Lucas: “Hey! Not in front of the old man.”
“And he’s even better than he looks,” McGowan said, with a moment of silence following. Then, to Lucas, “Anyway, the baluster sealed the deal. I’ve even heard that Martin Bobson might take the case away from his boy prosecutor and give it to somebody more serious.”
Carey: “Somebody must have briefed you on what balusters are.”
“Fuck you,” McGowan said.
“Why would you fight with each other?” Lucas asked. “It’s Daisy’s tire treads that are running across both your chests.”
They both said, at the same time, “Fuck you.”
Letty said brightly, “Everybody’s feeling scrappy tonight, huh?”
• • •
THE TV TRUCKS LEFT,
and Lucas pulled the SUV into the garage and dropped the door.
Weather was inside reading
Microsurgery Letters
, and said, “I hope you won’t get in trouble for talking to those people.”
Lucas kissed her on the forehead and said, “You know, I don’t care anymore.

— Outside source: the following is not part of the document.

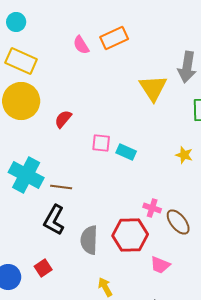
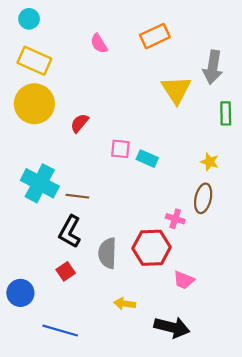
orange rectangle: (114, 38) -> (155, 36), moved
brown ellipse: (178, 222) -> (203, 198), moved, turned 52
red square: (43, 268) -> (66, 271), moved
yellow arrow: (105, 287) -> (125, 304), turned -54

About getting in trouble with anybody.”
Weather looked at him: “You’re okay?”
She meant the depression problem. “I’m feeling pretty cheerful,” Lucas said. “I was working with a police force that was stripped down to almost nothing, and in some ways, it seems to work better than anything we’ve got in the Twin Cities. People in the UP know they have to take care of themselves, because nobody else will. So they do.”
“All right, if you say so,” she said. “I reserve the right to smirk when it all goes wrong.”